The ones that have been through hard times in life understand the meaning of limitations and develop a great sense of patience.
Petite is a tiny one, she is the smallest one in her whole family and yet the oldest child. Her grandparents used to call her petite sense she was so beloved and tiny. She often talks about how she’s gonna go back to Thailand and help building a house for them. I first met her at a vocational training we both participated in. She had a big smile on her face and seemed genuinely happy and that has been her everyday persona ever sense. One would never even be close to guessing the kind of baggage she runs around with.
At the moment she runs her own company together with a few other people. They just started up but she has high hopes and dreams about it becoming really successful. She says she hasn’t always wanted to run a business or have a high position or to “be her own boss”: I just never got the opportunity! But lately she can’t see herself as anything else but a successful business woman. As she speaks about her career plans, she mentions that she doesn’t think about love, she wants a new apartment and she says: I want to move either with both my husband and son or just with my son. It doesn’t really seem to matter to her that much, either way is fine. She seems to have given up on love long time ago, or at least stopped thinking about it.
She has told me about her plans about opening her own Thai restaurant, a kind that doesn’t really exist in Sweden, with entertainers and chefs from Thailand. She dreams away about it as she speaks of it. One wouldn’t think she would be interested in the show business, but as she starts to tell me about her dreams I realize more and more that she wished to be singer or dancer of some kind: I would wanna do something of my own, maybe a project or a musical or something. I wanna be on the top! Maybe a millionaire? I wanna be able to help people that are in need and provide safety for my son. I want a house in Thailand.

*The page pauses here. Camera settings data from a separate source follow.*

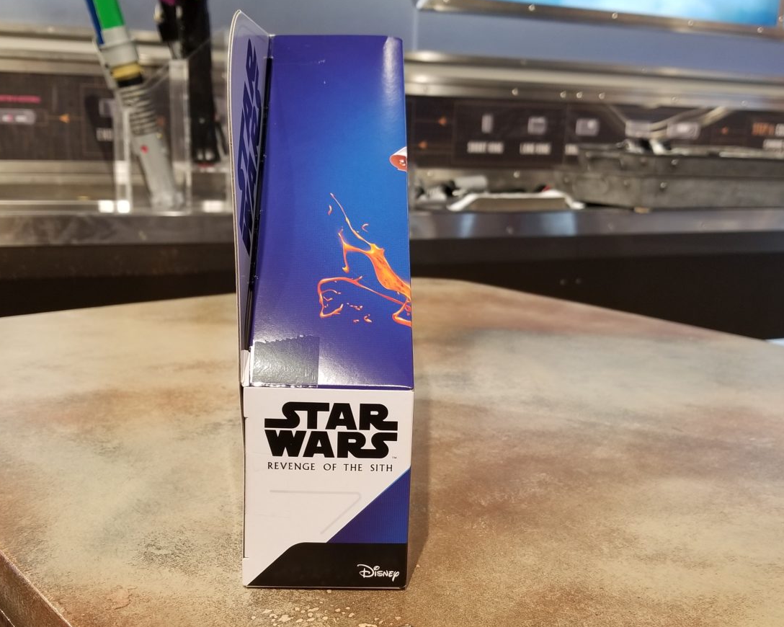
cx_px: 365
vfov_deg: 51.5
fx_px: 650
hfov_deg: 62.2
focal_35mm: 28
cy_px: 321
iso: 160
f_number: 1.7
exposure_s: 1/30
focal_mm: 4.25
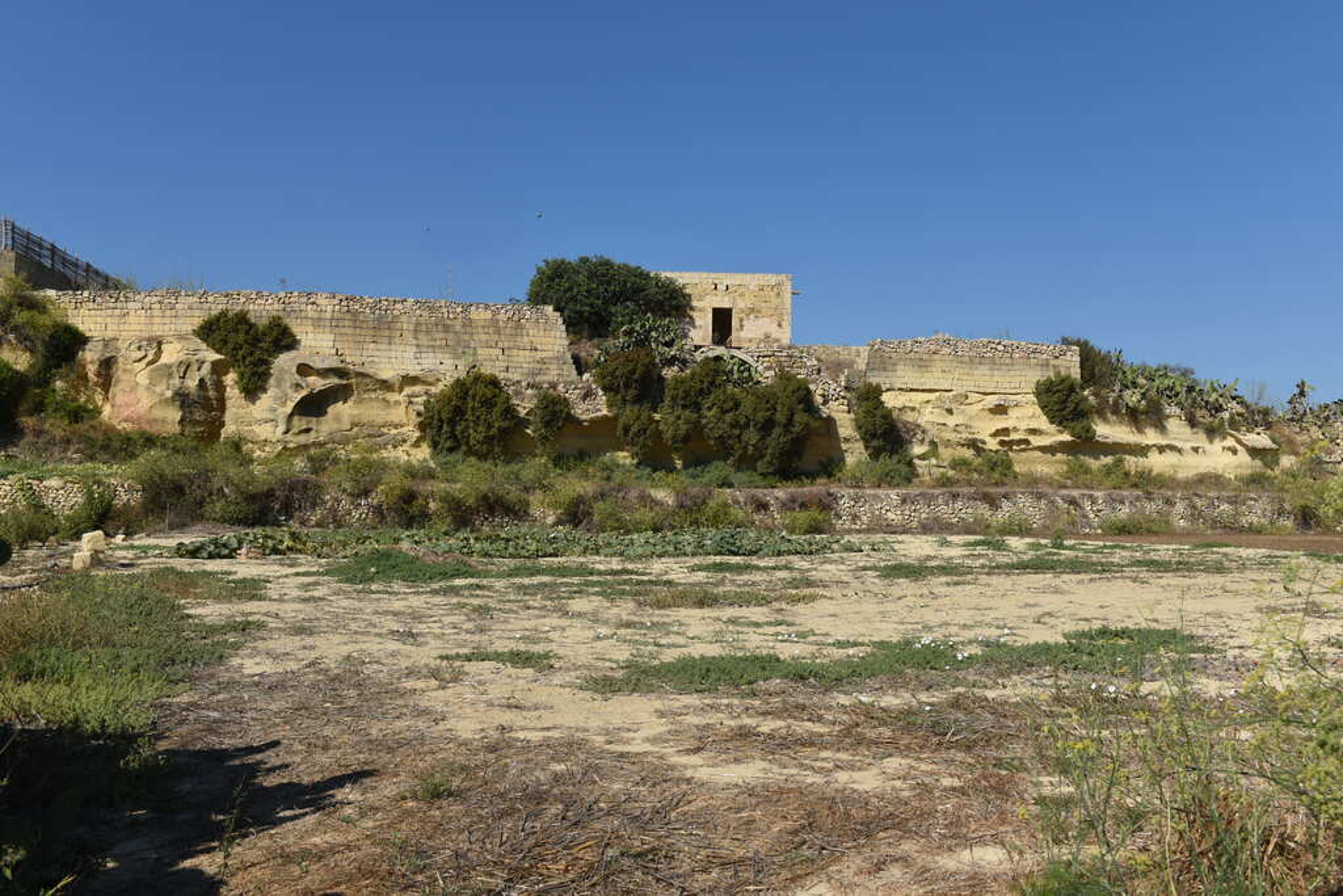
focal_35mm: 32
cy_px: 448
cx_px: 672
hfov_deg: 58.7
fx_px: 1194
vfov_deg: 41.1
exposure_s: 1/800
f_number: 8
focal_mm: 32
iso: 250
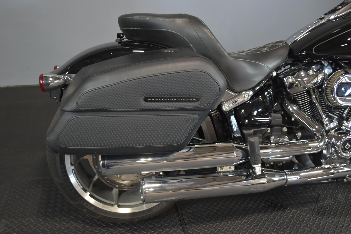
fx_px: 351
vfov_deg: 36.9
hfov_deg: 53.1
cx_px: 176
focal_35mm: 36
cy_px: 117
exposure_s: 1/30
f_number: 4
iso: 1000
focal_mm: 24
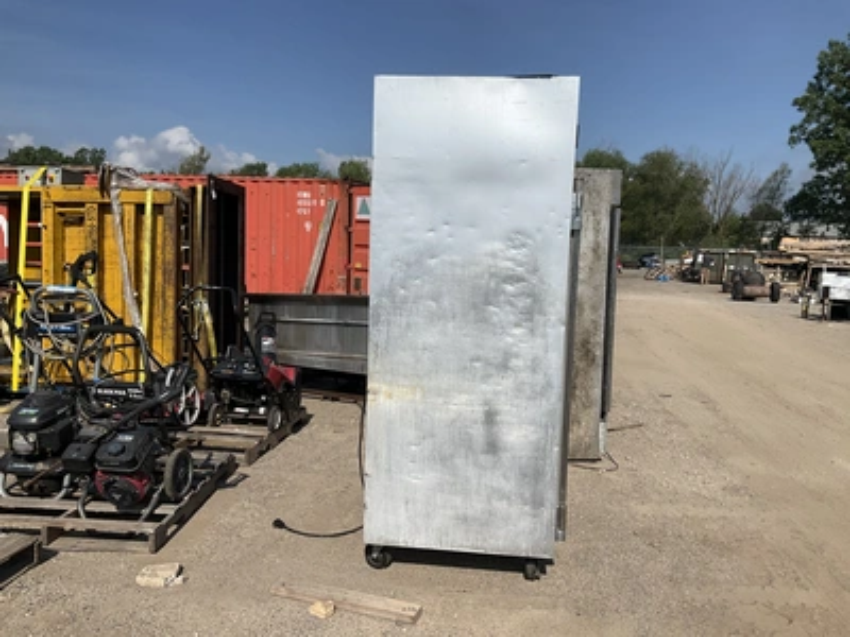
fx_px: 712
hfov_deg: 61.7
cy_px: 318
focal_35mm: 29
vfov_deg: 48.2
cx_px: 425
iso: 25
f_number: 1.8
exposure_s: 1/4065
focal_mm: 3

She wanders back to Thailand while she speaks and goes back to her childhood memories: my parents used to fight a lot when I was a child, it disrupted my family: I just didn’t know where I would end up. Moving to Sweden wasn’t as easy as it sounds at first: My mom is very Thai while my stepfather was Swedish. All the sudden it was two different languages and two different cultures. I just felt left out among Swedish people and being a teenager was the hardest part of my life. She tells me she lost her identity and felt confused about who she was and how she was supposed to act and behave. She was raised in a Thai way, where she learned to be a Thai girl but that didn’t fit in to the Swedish society and culture: The Swedish social norms confused me about my way of being. Here in Sweden everything stays within the four walls of the house she says and she didn’t know how to get any help, and the fact that there was help being offered: I just wanna help the ones in the same situation, because I know how it feels. It’s important to have similar people around you that are in the same situation.